Being painted white and standing on a box, the crowdsurfing, the Kickstarter, ringing a stranger’s doorbell in the middle of the night: I no longer see these things as risk. I see them as acts of trust.
_ I think the real risk is the choice to disconnect. To be afraid of one another._
_ We make countless choices every day whether to ask or to turn away from one another._
_ Asking for help requires authenticity, and vulnerability._
_ Those who ask without fear learn to say two things, with or without words, to those they are facing:_
_ I deserve to ask._
_ and_
_ You are welcome to say no._
_ Because the ask that is conditional cannot be a gift._

Thinking out loud:

  • data and information (input)
  • curation (moderate)
  • conversation (catalyze)
  • dashboard (moderate)
  • intangibles leverage (catalyze)
  • knowledge (output)

LOVED LOVED LOVED Palmer’s TED talk, which names those themes. The notion that we might actually be able shift our economic paradigm from impersonal transactional exchanges to reciprocal systems of giving based on being in relationship is a key inspiration for me. https://www.ted.com/talks/amanda_palmer_the_art_of_asking

I’m intrigued, @johnkellden. Are any of the groups named in that piece on “weaving” operating on a framework such as you are naming, do you think?

You mean these Ben?

“The good news is that there are people working on uniting these groups and they are the new co-op weavers: People like Nathan Schneider and Trebor Scholtz from the Platform Cooperativism movement, Michel Bauwens and all his excellent collaborators at the Peer to Peer Foundation, Fransesca Pick and her fellow connectors at OuiShare, Arthur Brock and the other boffins behind Holo (the new alternative to blockchain), and Pia Mancini and the other hackers and makers behind Democracy.earth. These are just some of the people that are using the warp and the weft of the world wide web to to weave a new fabric for our society”

Perhaps not operating just yet.

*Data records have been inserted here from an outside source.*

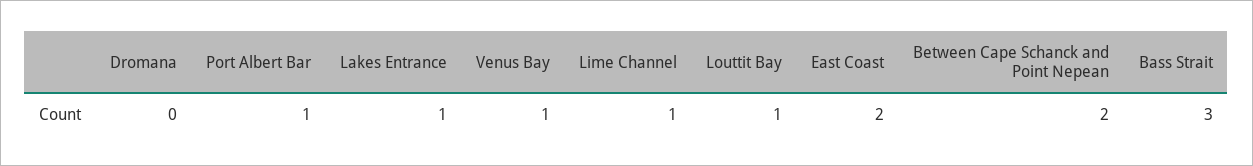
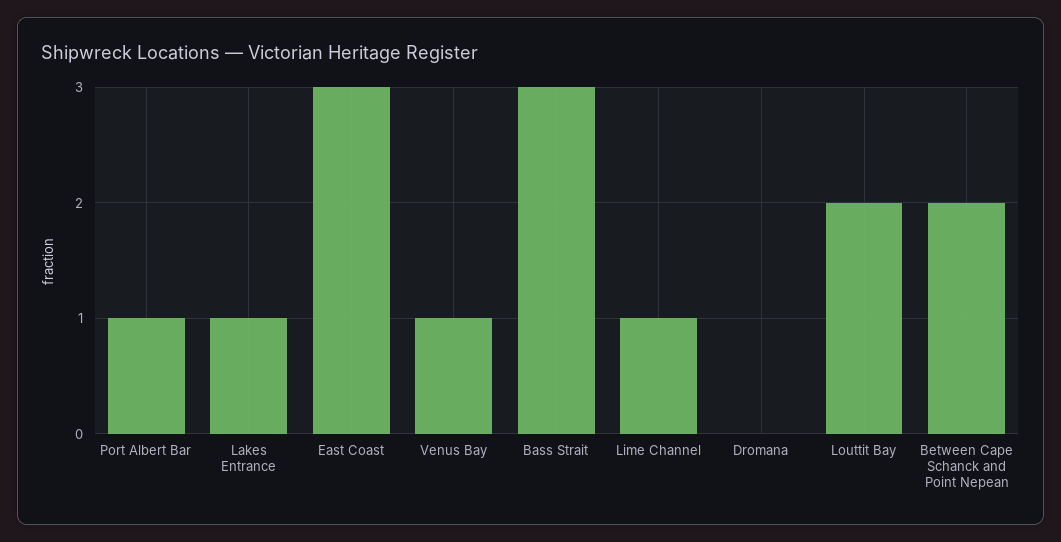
  {
    "Dromana": 0,
    "Port Albert Bar": 1,
    "Lakes Entrance": 1,
    "Venus Bay": 1,
    "Lime Channel": 1,
-   "Louttit Bay": 1,
+   "Louttit Bay": 2,
-   "East Coast": 2,
+   "East Coast": 3,
    "Between Cape Schanck and Point Nepean": 2,
    "Bass Strait": 3
  }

There’s been ten years of proprietary (digital) platform fragmentation and polarization.

The people around Scuttlebutt, Beaker browser are doing good things. The Enspiral crew and extended network.

Your group in FB.

My Conversation Community (Nov 2012 - current although dormant in Google+), (Feb 2015 - current in FB) around 4800 people, around 500 which are active on a daily basis.

What I would like to suggest and explore together with others here in DigiLife, is a set of tools with which to help everyone (not just us) operationalise better digital platforms, better digital commons, better digital workplaces for groups and team, better digital discourse as well as open inquiry and participatory inquiry.

Apologies for adding this to the “What are you reading and watching” I’m a newbie here, feel free to move this to where it would be better placed.